# 練習問題:
1. 田中俊一氏に関する文章によると、田中氏が2007年~2009年に務めた役職は何か。
2. 次の(a)~(c)が田中俊一氏に関する文章の内容と合っているかどうか、それぞれ「はい」か「いいえ」で答え、判断の根拠となる語句を文章からそのまま引用してください。
(a) 田中氏は東北大原子力工学科を卒業している。
(b) 2011年8月23日の定例会議で、田中氏は各地で原子力発電の是非論をしていると述べた。
(c) 田中氏は松浦祥次郎・元原子力安全委員長らとともに国民に陳謝した。
3. 田中俊一氏に関する文章を、最後の文の後から書き継ぐこと。

# 課題文:
「捨てなきゃいけない乾燥しいたけをみんなに配った」田中俊一が原子力規制委員長?
規制委員長候補になっている田中俊一氏は、東北大原子力工学科を卒業以来、一貫して原子力ムラで仕事をし、2007年~2009年には原子力委員長代理を務めた人です。
当然、田中氏も「電気事業者のとりこ」(国会事故調報告書)となっていたでしょう。
福島第一原発事故が起こった昨年3月末、田中氏は松浦祥次郎・元原子力安全委員長をはじめ15名の原子力ムラの面々とともに「原子力の平和利用を先頭だって進めて来た者として、今回の事故を極めて遺憾に思うと同時に国民に深く陳謝」しました。
原発推進の先頭に立っていたことを自ら認め、事故が起こったことを謝罪したわけです。
しかし原子力委員長代理まで務め、原発推進政策に邁進(まいしん)してきたことを反省したのでしょうか?
彼が具体的に始めたことは除染の研究でした。
2011年8月23日、田中氏は原子力委員会の定例会議で除染について以下のように述べています(15頁)。
「この状況のままで今後の原子力の再生は非常にもう、個人の考えですけれども、絶望的です。
とにかく何らかの形で除染をしてきちっと行い、避難住民が帰ってこられるような状況をつくり出さない限りはこれからの原子力発電も含めてそういったものはどう政策を進めていいかわからないなということがありましたので、私自身はそういう思いもあります。
ただ、今はいろいろなところへ行って原子力発電の是非論は私はやりません。今はその時期ではなくて、まず除染をしてきちっと環境回復をすることが優先で、これは思想信条を越えてぜひ協力していただきたいということでお願いしています。」
彼が考えたのは、次のようなことでしょう。
原発が事故を起こすとどんなにひどいことになるか、誰の目にも明らかになってしまった。
これではみんなあ原発ゼロを主張するだろう。
原発をまた推進できるようにするためには、除染して避難住民が帰ってこれるようにする。
原発事故が起こったけど、結局戻れたし、大した被害はなかったじゃないか、そういう状況を作るために、除染方法を実地に研究したのです。
広島・長崎の原爆被爆者の発がんは、下図のように、放射線量に比例して増加することが明らかになっています。
100ミリシーベルト以下でも被曝線量に比例して固形がんで死亡する人が増えることが明らかになっています(詳細はこちら )。

# データ項目:
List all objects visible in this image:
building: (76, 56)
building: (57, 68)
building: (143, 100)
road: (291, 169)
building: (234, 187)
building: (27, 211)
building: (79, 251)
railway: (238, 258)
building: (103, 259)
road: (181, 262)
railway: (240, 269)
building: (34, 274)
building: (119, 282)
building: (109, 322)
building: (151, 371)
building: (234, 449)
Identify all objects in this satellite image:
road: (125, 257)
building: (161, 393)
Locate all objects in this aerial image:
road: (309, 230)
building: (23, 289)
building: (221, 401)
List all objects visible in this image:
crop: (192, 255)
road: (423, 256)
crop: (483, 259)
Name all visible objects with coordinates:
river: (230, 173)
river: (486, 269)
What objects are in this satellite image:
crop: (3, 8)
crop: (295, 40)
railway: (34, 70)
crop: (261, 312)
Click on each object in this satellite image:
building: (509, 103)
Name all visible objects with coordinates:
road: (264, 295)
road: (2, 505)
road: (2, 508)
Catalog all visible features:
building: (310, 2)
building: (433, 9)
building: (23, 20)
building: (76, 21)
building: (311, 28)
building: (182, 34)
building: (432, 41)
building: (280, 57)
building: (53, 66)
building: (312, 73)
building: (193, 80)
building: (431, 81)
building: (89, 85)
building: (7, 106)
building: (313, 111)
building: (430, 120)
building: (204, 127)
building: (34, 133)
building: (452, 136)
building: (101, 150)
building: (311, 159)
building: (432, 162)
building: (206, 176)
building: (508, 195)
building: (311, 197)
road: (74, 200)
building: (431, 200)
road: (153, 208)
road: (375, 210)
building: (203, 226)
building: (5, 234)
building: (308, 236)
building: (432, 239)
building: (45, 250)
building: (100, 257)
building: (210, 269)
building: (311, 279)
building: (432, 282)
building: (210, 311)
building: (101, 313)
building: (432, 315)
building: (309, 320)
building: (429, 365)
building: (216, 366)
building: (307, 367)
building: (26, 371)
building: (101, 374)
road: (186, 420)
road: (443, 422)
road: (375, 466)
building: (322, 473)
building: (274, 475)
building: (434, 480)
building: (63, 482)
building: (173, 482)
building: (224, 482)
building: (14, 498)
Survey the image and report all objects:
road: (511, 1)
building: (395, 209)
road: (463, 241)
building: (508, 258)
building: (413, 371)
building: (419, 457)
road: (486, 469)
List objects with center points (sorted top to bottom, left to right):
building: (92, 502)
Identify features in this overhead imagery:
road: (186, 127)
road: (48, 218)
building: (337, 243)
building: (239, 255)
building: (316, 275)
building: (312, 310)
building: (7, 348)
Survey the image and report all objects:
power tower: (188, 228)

# 解答:
1. 原子力委員長代理です。

2.
(a) はい。「東北大原子力工学科を卒業以来」
(b) いいえ。「今はいろいろなところへ行って原子力発電の是非論は私はやりません」
(c) はい。「松浦祥次郎・元原子力安全委員長をはじめ15名の原子力ムラの面々とともに」「国民に深く陳謝」

3.
国際放射線防護委員会(ICRP)は「原子力の平和利用」を打ち出した米国の主導で作られ、原発推進を目的にしているなどの批判を浴びています。
そのICRPでさえ、2007年の勧告(ICRP Publication 103)では
「放射線防護の目的には・・・約100ミリシーベルトを下回る低線量域では、がんあるいは遺伝性影響の発生率が・・・線量の増加に正比例して増加するであろうと仮定するのが科学的に妥当であろう」
と述べています。
ところが田中氏は、2011年6月3日、福島大学で開かれた学習会に講師として登場、下の図を示して「100ミリシーベルトまではそんなに影響ないんです」と述べています。
確かに、上の図だと全がんが増えるのは200ミリシーベルト以上のように見えます。
これは横軸に仕掛けがあるからです。
横軸の「目盛り」が対数目盛に近くなっています。
低線量の影響は小さく、高線量の影響は大きく見えるようになっています。
田中氏はこんなインチキなグラフに基づいて、「100ミリシーベルト以下は安全」とキャンペーンしてきたのです。
放射能の影響を軽視する田中氏は、以下のように、現在の食品基準は厳しすぎると主張しています(2012年3月5日 福島民報)。
「除染もそうだが、健康管理について国は科学的な根拠に基づかない基準を設定している。
食品の基準を1キロ当たり500ベクレルから100ベクレルに下げ、水は100ベクレルから10ベクレルまでに下げることとなったが、数字だけが一人歩きしている。
基準を超えたものは有害にとらえられ、住民を混乱させている。
風評被害や将来の不安を拡大しているように思う。
専門的な知見から言えば、厳格化するばかりでは理にかなっていないことを国にしっかり認識してほしい」
田中氏は2011年5月、福島県飯舘村の中でも最も汚染がひどく、現在は「帰宅困難区域(50ミリシーベルト以上)」に指定されている長泥地区で除染実験を行った。
その時の逸話を以下のように語っている(2011年6月3日 学習会「福島における除染について」)
「乾燥しいたけ、すごい高級なやつなんですけど、いっぱいあるんだけど捨てなきゃならないと言うので貰ってきました(笑)。
大きい段ボールに2つくらい貰いまして、茨城などでみんなに配ったら喜んで食べました」。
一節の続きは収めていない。